**WRITTEN TASK**
Please set down every one of the records below line for line, without changing a character, and leave the pictures out.

**DATA SHOWN**

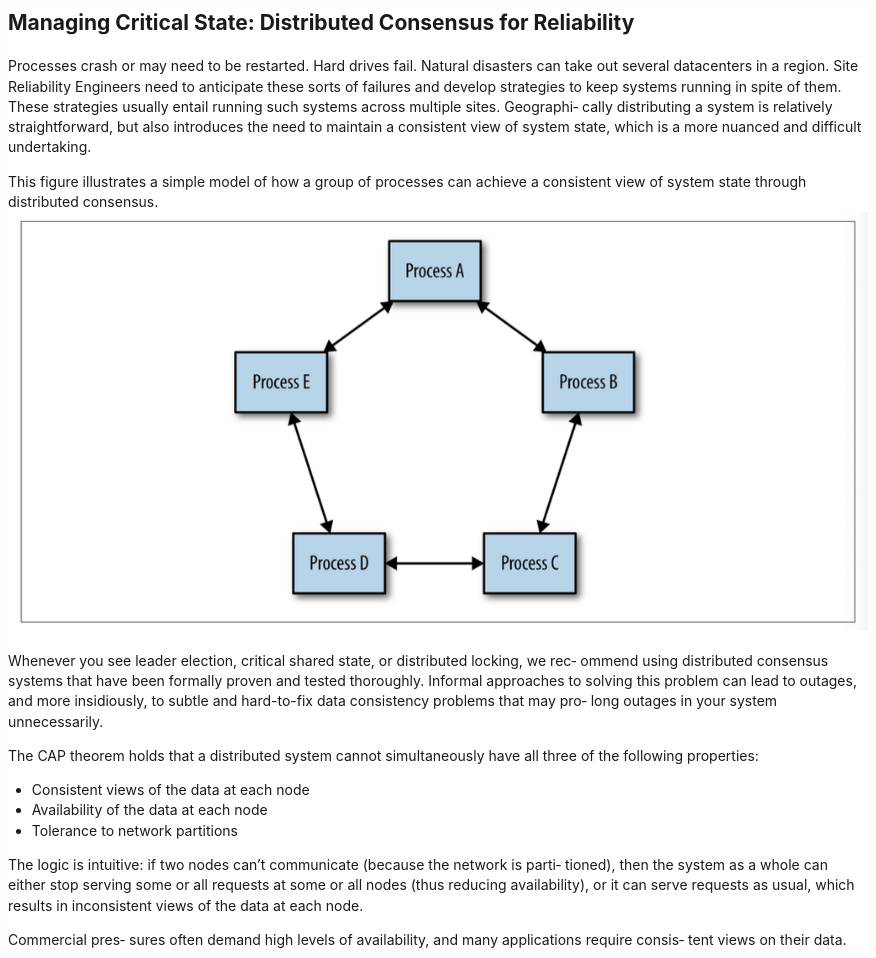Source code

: ## Managing Critical State: Distributed Consensus for Reliability

Processes crash or may need to be restarted. Hard drives fail. Natural disasters can take out several datacenters in a region. Site Reliability Engineers need to anticipate these sorts of failures and develop strategies to keep systems running in spite of them. These strategies usually entail running such systems across multiple sites. Geographi‐ cally distributing a system is relatively straightforward, but also introduces the need to maintain a consistent view of system state, which is a more nuanced and difficult undertaking.

This figure illustrates a simple model of how a group of processes can achieve a consistent view of system state through distributed consensus.
![](../../image/SRE/consensus.png)


Whenever you see leader election, critical shared state, or distributed locking, we rec‐ ommend using distributed consensus systems that have been formally proven and tested thoroughly. Informal approaches to solving this problem can lead to outages, and more insidiously, to subtle and hard-to-fix data consistency problems that may pro‐ long outages in your system unnecessarily.

The CAP theorem holds that a distributed system cannot simultaneously have all three of the following properties:
- Consistent views of the data at each node
- Availability of the data at each node
- Tolerance to network partitions

The logic is intuitive: if two nodes can’t communicate (because the network is parti‐ tioned), then the system as a whole can either stop serving some or all requests at some or all nodes (thus reducing availability), or it can serve requests as usual, which results in inconsistent views of the data at each node.

Commercial pres‐ sures often demand high levels of availability, and many applications require consis‐ tent views on their data.

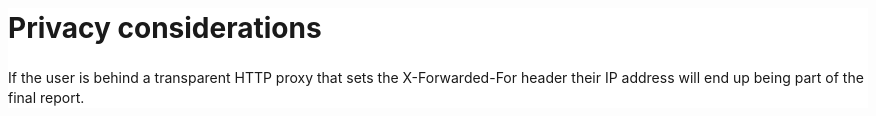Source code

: # Privacy considerations

If the user is behind a transparent HTTP proxy that sets the X-Forwarded-For
header their IP address will end up being part of the final report.
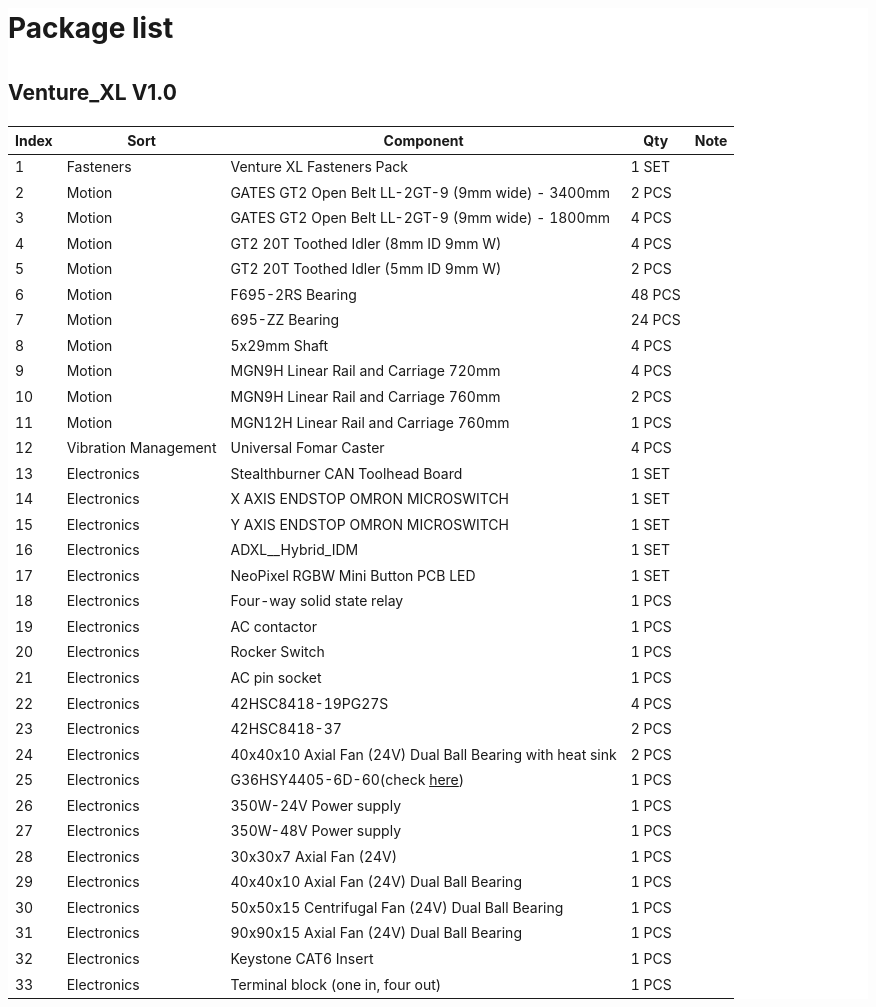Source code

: # Package list 

## Venture_XL V1.0

| Index | Sort                 | Component                                                    | Qty    | Note        |
| ----- | -------------------- | ------------------------------------------------------------ | ------ | ----------- |
| 1     | Fasteners            | Venture XL Fasteners Pack                                    | 1 SET  |             |
| 2     | Motion               | GATES GT2 Open Belt LL-2GT-9 (9mm wide) - 3400mm             | 2 PCS  |             |
| 3     | Motion               | GATES GT2 Open Belt LL-2GT-9 (9mm wide) - 1800mm             | 4 PCS  |             |
| 4     | Motion               | GT2 20T Toothed Idler (8mm ID 9mm W)                         | 4 PCS  |             |
| 5     | Motion               | GT2 20T Toothed Idler (5mm ID 9mm W)                         | 2 PCS  |             |
| 6     | Motion               | F695-2RS Bearing                                             | 48 PCS |             |
| 7     | Motion               | 695-ZZ Bearing                                               | 24 PCS |             |
| 8     | Motion               | 5x29mm Shaft                                                 | 4 PCS  |             |
| 9     | Motion               | MGN9H Linear Rail and Carriage 720mm                         | 4 PCS  |             |
| 10    | Motion               | MGN9H Linear Rail and Carriage 760mm                         | 2 PCS  |             |
| 11    | Motion               | MGN12H Linear Rail and Carriage 760mm                        | 1 PCS  |             |
| 12    | Vibration Management | Universal Fomar Caster                                       | 4 PCS  |             |
| 13    | Electronics          | Stealthburner CAN Toolhead Board                             | 1 SET  |             |
| 14    | Electronics          | X AXIS ENDSTOP OMRON MICROSWITCH                             | 1 SET  |             |
| 15    | Electronics          | Y AXIS ENDSTOP OMRON MICROSWITCH                             | 1 SET  |             |
| 16    | Electronics          | ADXL__Hybrid_IDM                                             | 1 SET  |             |
| 17    | Electronics          | NeoPixel RGBW Mini Button PCB LED                            | 1 SET  |             |
| 18    | Electronics          | Four-way solid state relay                                   | 1 PCS  |             |
| 19    | Electronics          | AC contactor                                                 | 1 PCS  |             |
| 20    | Electronics          | Rocker Switch                                                | 1 PCS  |             |
| 21    | Electronics          | AC pin socket                                                | 1 PCS  |             |
| 22    | Electronics          | 42HSC8418-19PG27S                                            | 4 PCS  |             |
| 23    | Electronics          | 42HSC8418-37                                                 | 2 PCS  |             |
| 24    | Electronics          | 40x40x10 Axial Fan (24V)  Dual Ball Bearing with heat sink   | 2 PCS  |             |
| 25    | Electronics          | G36HSY4405-6D-60(check [here](https://github.com/FYSETC/FYSETC-VORON-2.4-R2-Pro/tree/main/Docs/Stepper%20motor%20parameters)) | 1 PCS  |             |
| 26    | Electronics          | 350W-24V Power supply                                        | 1 PCS  |             |
| 27    | Electronics          | 350W-48V Power supply                                        | 1 PCS  |             |
| 28    | Electronics          | 30x30x7 Axial Fan (24V)                                      | 1 PCS  |             |
| 29    | Electronics          | 40x40x10 Axial Fan (24V)  Dual Ball Bearing                  | 1 PCS  |             |
| 30    | Electronics          | 50x50x15 Centrifugal Fan (24V)  Dual Ball Bearing            | 1 PCS  |             |
| 31    | Electronics          | 90x90x15 Axial Fan (24V)  Dual Ball Bearing                  | 1 PCS  |             |
| 32    | Electronics          | Keystone CAT6 Insert                                         | 1 PCS  |             |
| 33    | Electronics          | Terminal block (one in, four out)                            | 1 PCS  |             |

**ANSWER BOX**
Source code

: ## Managing Critical State: Distributed Consensus for Reliability

Processes crash or may need to be restarted. Hard drives fail. Natural disasters can take out several datacenters in a region. Site Reliability Engineers need to anticipate these sorts of failures and develop strategies to keep systems running in spite of them. These strategies usually entail running such systems across multiple sites. Geographi‐ cally distributing a system is relatively straightforward, but also introduces the need to maintain a consistent view of system state, which is a more nuanced and difficult undertaking.

This figure illustrates a simple model of how a group of processes can achieve a consistent view of system state through distributed consensus.
![](../../image/SRE/consensus.png)


Whenever you see leader election, critical shared state, or distributed locking, we rec‐ ommend using distributed consensus systems that have been formally proven and tested thoroughly. Informal approaches to solving this problem can lead to outages, and more insidiously, to subtle and hard-to-fix data consistency problems that may pro‐ long outages in your system unnecessarily.

The CAP theorem holds that a distributed system cannot simultaneously have all three of the following properties:
- Consistent views of the data at each node
- Availability of the data at each node
- Tolerance to network partitions

The logic is intuitive: if two nodes can’t communicate (because the network is parti‐ tioned), then the system as a whole can either stop serving some or all requests at some or all nodes (thus reducing availability), or it can serve requests as usual, which results in inconsistent views of the data at each node.

Commercial pres‐ sures often demand high levels of availability, and many applications require consis‐ tent views on their data.

Source code

: # Privacy considerations

If the user is behind a transparent HTTP proxy that sets the X-Forwarded-For
header their IP address will end up being part of the final report.
Source code

: # Package list 

## Venture_XL V1.0

| Index | Sort                 | Component                                                    | Qty    | Note        |
| ----- | -------------------- | ------------------------------------------------------------ | ------ | ----------- |
| 1     | Fasteners            | Venture XL Fasteners Pack                                    | 1 SET  |             |
| 2     | Motion               | GATES GT2 Open Belt LL-2GT-9 (9mm wide) - 3400mm             | 2 PCS  |             |
| 3     | Motion               | GATES GT2 Open Belt LL-2GT-9 (9mm wide) - 1800mm             | 4 PCS  |             |
| 4     | Motion               | GT2 20T Toothed Idler (8mm ID 9mm W)                         | 4 PCS  |             |
| 5     | Motion               | GT2 20T Toothed Idler (5mm ID 9mm W)                         | 2 PCS  |             |
| 6     | Motion               | F695-2RS Bearing                                             | 48 PCS |             |
| 7     | Motion               | 695-ZZ Bearing                                               | 24 PCS |             |
| 8     | Motion               | 5x29mm Shaft                                                 | 4 PCS  |             |
| 9     | Motion               | MGN9H Linear Rail and Carriage 720mm                         | 4 PCS  |             |
| 10    | Motion               | MGN9H Linear Rail and Carriage 760mm                         | 2 PCS  |             |
| 11    | Motion               | MGN12H Linear Rail and Carriage 760mm                        | 1 PCS  |             |
| 12    | Vibration Management | Universal Fomar Caster                                       | 4 PCS  |             |
| 13    | Electronics          | Stealthburner CAN Toolhead Board                             | 1 SET  |             |
| 14    | Electronics          | X AXIS ENDSTOP OMRON MICROSWITCH                             | 1 SET  |             |
| 15    | Electronics          | Y AXIS ENDSTOP OMRON MICROSWITCH                             | 1 SET  |             |
| 16    | Electronics          | ADXL__Hybrid_IDM                                             | 1 SET  |             |
| 17    | Electronics          | NeoPixel RGBW Mini Button PCB LED                            | 1 SET  |             |
| 18    | Electronics          | Four-way solid state relay                                   | 1 PCS  |             |
| 19    | Electronics          | AC contactor                                                 | 1 PCS  |             |
| 20    | Electronics          | Rocker Switch                                                | 1 PCS  |             |
| 21    | Electronics          | AC pin socket                                                | 1 PCS  |             |
| 22    | Electronics          | 42HSC8418-19PG27S                                            | 4 PCS  |             |
| 23    | Electronics          | 42HSC8418-37                                                 | 2 PCS  |             |
| 24    | Electronics          | 40x40x10 Axial Fan (24V)  Dual Ball Bearing with heat sink   | 2 PCS  |             |
| 25    | Electronics          | G36HSY4405-6D-60(check [here](https://github.com/FYSETC/FYSETC-VORON-2.4-R2-Pro/tree/main/Docs/Stepper%20motor%20parameters)) | 1 PCS  |             |
| 26    | Electronics          | 350W-24V Power supply                                        | 1 PCS  |             |
| 27    | Electronics          | 350W-48V Power supply                                        | 1 PCS  |             |
| 28    | Electronics          | 30x30x7 Axial Fan (24V)                                      | 1 PCS  |             |
| 29    | Electronics          | 40x40x10 Axial Fan (24V)  Dual Ball Bearing                  | 1 PCS  |             |
| 30    | Electronics          | 50x50x15 Centrifugal Fan (24V)  Dual Ball Bearing            | 1 PCS  |             |
| 31    | Electronics          | 90x90x15 Axial Fan (24V)  Dual Ball Bearing                  | 1 PCS  |             |
| 32    | Electronics          | Keystone CAT6 Insert                                         | 1 PCS  |             |
| 33    | Electronics          | Terminal block (one in, four out)                            | 1 PCS  |             |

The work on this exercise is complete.